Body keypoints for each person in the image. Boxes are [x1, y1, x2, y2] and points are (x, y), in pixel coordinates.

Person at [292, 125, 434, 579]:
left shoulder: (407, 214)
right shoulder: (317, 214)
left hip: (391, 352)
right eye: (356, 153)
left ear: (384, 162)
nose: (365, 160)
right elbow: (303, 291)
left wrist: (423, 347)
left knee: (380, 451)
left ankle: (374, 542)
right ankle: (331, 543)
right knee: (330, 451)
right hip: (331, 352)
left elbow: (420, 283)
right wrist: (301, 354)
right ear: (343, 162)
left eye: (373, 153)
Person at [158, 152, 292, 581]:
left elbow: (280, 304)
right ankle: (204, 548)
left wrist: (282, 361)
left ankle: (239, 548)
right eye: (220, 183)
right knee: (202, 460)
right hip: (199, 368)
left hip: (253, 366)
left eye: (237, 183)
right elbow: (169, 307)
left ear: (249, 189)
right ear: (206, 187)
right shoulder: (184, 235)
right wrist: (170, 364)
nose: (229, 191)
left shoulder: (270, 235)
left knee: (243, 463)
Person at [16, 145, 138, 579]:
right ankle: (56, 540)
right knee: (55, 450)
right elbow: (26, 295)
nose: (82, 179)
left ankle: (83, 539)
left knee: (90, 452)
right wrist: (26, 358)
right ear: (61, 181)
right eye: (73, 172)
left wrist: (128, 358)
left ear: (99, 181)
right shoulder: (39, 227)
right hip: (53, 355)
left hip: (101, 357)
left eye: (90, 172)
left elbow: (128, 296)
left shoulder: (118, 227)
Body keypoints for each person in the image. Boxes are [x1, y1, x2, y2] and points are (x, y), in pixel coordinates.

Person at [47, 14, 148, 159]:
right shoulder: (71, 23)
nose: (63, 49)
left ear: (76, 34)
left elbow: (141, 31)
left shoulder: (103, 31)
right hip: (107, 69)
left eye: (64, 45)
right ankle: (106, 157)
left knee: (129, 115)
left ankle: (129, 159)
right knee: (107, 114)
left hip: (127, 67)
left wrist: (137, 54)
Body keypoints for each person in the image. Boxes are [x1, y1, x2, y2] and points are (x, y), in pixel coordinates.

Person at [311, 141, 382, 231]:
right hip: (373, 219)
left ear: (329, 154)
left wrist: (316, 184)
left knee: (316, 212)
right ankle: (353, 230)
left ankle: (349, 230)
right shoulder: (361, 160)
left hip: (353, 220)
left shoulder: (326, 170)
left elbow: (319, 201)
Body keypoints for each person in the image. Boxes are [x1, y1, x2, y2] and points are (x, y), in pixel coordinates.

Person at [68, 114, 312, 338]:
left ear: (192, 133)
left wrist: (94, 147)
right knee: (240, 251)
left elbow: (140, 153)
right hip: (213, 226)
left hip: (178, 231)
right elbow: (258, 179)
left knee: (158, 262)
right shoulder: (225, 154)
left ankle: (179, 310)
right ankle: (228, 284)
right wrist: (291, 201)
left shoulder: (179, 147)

++++++++

WHAT IS NEEDED: Take from the material above every line that includes the word "knee".

RESULT OF THE EXERCISE:
left knee: (380, 451)
right knee: (330, 451)
right knee: (202, 460)
left knee: (243, 463)
right knee: (55, 450)
left knee: (90, 452)
left knee: (129, 115)
right knee: (107, 114)
left knee: (316, 212)
right knee: (240, 251)
left knee: (158, 262)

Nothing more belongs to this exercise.